= What is required =
Reproduce the lines below with each "Determine" swapped for "Identify" and nothing else altered. Leave out the pictures.
┄┄┄┄┄┄┄┄┄┄┄┄┄┄┄┄┄┄┄┄
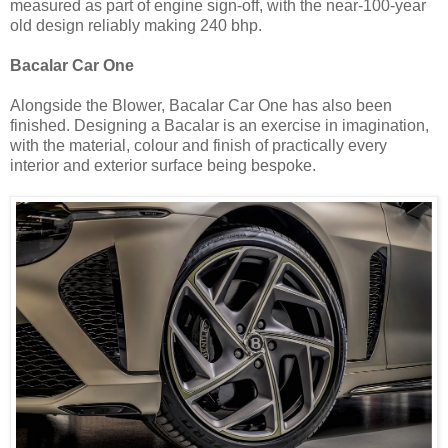
measured as part of engine sign-off, with the near-100-year
old design reliably making 240 bhp.
Bacalar Car One
Alongside the Blower, Bacalar Car One has also been
finished. Designing a Bacalar is an exercise in imagination,
with the material, colour and finish of practically every
interior and exterior surface being bespoke.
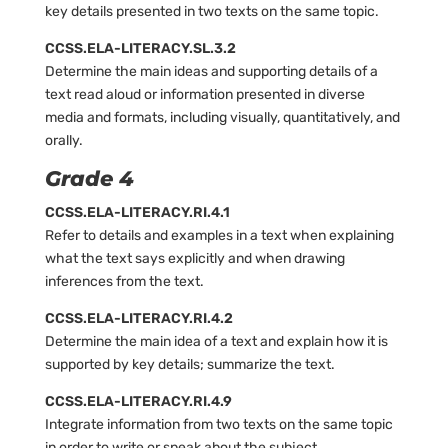
key details presented in two texts on the same topic.
CCSS.ELA-LITERACY.SL.3.2
Determine the main ideas and supporting details of a
text read aloud or information presented in diverse
media and formats, including visually, quantitatively, and
orally.
Grade 4
CCSS.ELA-LITERACY.RI.4.1
Refer to details and examples in a text when explaining
what the text says explicitly and when drawing
inferences from the text.
CCSS.ELA-LITERACY.RI.4.2
Determine the main idea of a text and explain how it is
supported by key details; summarize the text.
CCSS.ELA-LITERACY.RI.4.9
Integrate information from two texts on the same topic
in order to write or speak about the subject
┄┄┄┄┄┄┄┄┄┄┄┄┄┄┄┄┄┄┄┄
= Response to this task =
measured as part of engine sign-off, with the near-100-year
old design reliably making 240 bhp.
Bacalar Car One
Alongside the Blower, Bacalar Car One has also been
finished. Designing a Bacalar is an exercise in imagination,
with the material, colour and finish of practically every
interior and exterior surface being bespoke.
key details presented in two texts on the same topic.
CCSS.ELA-LITERACY.SL.3.2
Identify the main ideas and supporting details of a
text read aloud or information presented in diverse
media and formats, including visually, quantitatively, and
orally.
Grade 4
CCSS.ELA-LITERACY.RI.4.1
Refer to details and examples in a text when explaining
what the text says explicitly and when drawing
inferences from the text.
CCSS.ELA-LITERACY.RI.4.2
Identify the main idea of a text and explain how it is
supported by key details; summarize the text.
CCSS.ELA-LITERACY.RI.4.9
Integrate information from two texts on the same topic
in order to write or speak about the subject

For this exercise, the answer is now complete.